How has it translated in his pro career so far? There’s no doubting his advanced feel for the zone as he’s always had a superb walk rate of at least 13%. It is almost to the point that he knows where he wants the ball and if he doesn’t have a ball in that specific zone he won’t swing which has led to a lot of caught looking strikeouts. He’s had an interesting year with a .340 BABIP yet still hitting .229/.342/.376. The game power still isn’t there, though he has had a recent surge in power of the last month(.253/.417/.494 over his last 27 games). His 104 wRC+ while playing right would put him right around league average had he had the same numbers in the majors (huge stretch, I know).
◇ ◇ ◇ ◇
▶ _Questions_
• A. Can you repeat the scouting passage word for word, starting with "How has it translated" and going on through "stretch, I know)."?
• B. According to the scouting passage, why has the player piled up so many caught looking strikeouts? Answer in one to three sentences.
• C. Could you resume the scouting passage, starting right after its final sentence?

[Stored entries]
◇ ◇ ◇ ◇
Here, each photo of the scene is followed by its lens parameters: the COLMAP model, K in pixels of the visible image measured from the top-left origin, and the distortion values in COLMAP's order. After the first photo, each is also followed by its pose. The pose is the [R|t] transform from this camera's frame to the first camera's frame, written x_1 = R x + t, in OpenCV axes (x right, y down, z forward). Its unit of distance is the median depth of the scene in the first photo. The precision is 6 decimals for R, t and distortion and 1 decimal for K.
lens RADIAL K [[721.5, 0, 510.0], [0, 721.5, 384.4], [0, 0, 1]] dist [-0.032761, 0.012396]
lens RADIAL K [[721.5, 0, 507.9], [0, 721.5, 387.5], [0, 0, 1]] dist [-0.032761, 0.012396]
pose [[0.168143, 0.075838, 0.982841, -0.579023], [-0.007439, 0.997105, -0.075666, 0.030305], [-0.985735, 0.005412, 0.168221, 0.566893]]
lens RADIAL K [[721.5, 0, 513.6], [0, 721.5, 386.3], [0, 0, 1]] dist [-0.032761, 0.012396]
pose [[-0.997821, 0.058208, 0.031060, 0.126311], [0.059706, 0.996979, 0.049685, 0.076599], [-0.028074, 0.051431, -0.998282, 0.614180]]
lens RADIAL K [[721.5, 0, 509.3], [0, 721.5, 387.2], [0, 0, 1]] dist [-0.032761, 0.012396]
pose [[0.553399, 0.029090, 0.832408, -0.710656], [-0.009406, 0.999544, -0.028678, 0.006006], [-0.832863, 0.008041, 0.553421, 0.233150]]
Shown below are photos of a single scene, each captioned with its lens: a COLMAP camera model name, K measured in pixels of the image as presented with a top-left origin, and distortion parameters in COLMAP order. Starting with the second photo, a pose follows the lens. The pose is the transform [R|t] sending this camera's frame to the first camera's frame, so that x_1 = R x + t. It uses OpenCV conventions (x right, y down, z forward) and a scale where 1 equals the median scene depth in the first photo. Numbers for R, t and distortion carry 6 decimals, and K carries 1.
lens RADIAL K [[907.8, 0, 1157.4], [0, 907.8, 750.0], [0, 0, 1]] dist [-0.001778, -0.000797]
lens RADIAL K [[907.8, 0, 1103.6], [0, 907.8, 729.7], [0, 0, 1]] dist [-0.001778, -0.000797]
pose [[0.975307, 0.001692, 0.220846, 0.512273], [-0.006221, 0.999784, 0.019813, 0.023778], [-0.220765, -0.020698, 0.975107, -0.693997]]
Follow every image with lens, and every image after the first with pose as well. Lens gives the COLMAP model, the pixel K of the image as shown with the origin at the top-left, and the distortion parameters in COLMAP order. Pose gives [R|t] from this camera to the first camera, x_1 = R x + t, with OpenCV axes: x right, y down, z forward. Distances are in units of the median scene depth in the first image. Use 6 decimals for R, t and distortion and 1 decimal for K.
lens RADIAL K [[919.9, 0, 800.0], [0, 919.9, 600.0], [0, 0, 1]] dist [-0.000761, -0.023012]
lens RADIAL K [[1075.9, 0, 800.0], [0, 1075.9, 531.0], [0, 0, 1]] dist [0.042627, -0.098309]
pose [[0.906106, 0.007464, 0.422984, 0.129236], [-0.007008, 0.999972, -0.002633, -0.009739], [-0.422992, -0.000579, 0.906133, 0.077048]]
◇ ◇ ◇ ◇
▶ _Outputs by task_
• A.
How has it translated in his pro career so far? There’s no doubting his advanced feel for the zone as he’s always had a superb walk rate of at least 13%. It is almost to the point that he knows where he wants the ball and if he doesn’t have a ball in that specific zone he won’t swing which has led to a lot of caught looking strikeouts. He’s had an interesting year with a .340 BABIP yet still hitting .229/.342/.376. The game power still isn’t there, though he has had a recent surge in power of the last month(.253/.417/.494 over his last 27 games). His 104 wRC+ while playing right would put him right around league average had he had the same numbers in the majors (huge stretch, I know).

• B. He knows where he wants the ball, and he won't swing unless a pitch is in that specific zone. That selectiveness has led to a lot of caught looking strikeouts.

• C.
He shows stretches of brilliance that merits that first round draft grade but also cold streaks that can drive you crazy. In my opinion he was too aggressively promoted this year and should still be in Rome. His walk rate is awesome and a lot of his value right now comes from being able to get on base and it also looks like something he will be able to repeat across various levels. That said coming in to today he is striking out at an alarming 33% and is hitting .229 despite a .340 BABIP. At just 20 years of age he’s about 2.5 years younger than the average age of his competition so while the strikeout rate is very high he has plenty of time to make adjustments. How he finishes the season will be very interesting to monitor.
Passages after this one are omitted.